Extracted data entries
::::::::::
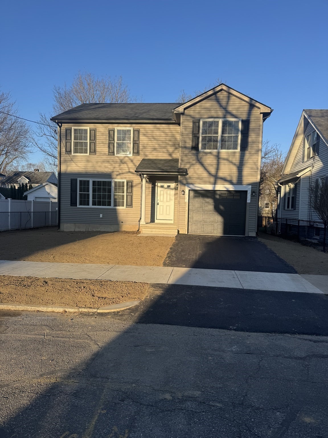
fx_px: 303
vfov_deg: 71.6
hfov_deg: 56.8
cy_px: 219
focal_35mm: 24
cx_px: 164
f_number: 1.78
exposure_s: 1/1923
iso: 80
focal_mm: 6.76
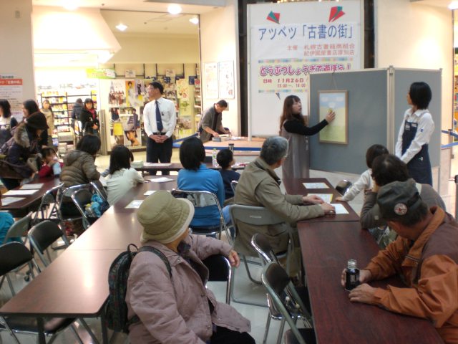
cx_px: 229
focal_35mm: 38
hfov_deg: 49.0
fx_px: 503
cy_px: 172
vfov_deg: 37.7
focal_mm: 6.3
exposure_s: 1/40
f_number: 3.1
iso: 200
::::::::::
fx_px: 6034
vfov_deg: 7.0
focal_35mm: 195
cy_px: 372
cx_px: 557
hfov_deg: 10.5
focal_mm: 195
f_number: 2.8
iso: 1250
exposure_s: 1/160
::::::::::
— REQUIRED ACTION —
Please reproduce, exactly as they appear above, the lines from the line containing "fx_px: 6034" up to and including the line containing "exposure_s: 1/160".

— SOLUTION FOR THIS TASK —
fx_px: 6034
vfov_deg: 7.0
focal_35mm: 195
cy_px: 372
cx_px: 557
hfov_deg: 10.5
focal_mm: 195
f_number: 2.8
iso: 1250
exposure_s: 1/160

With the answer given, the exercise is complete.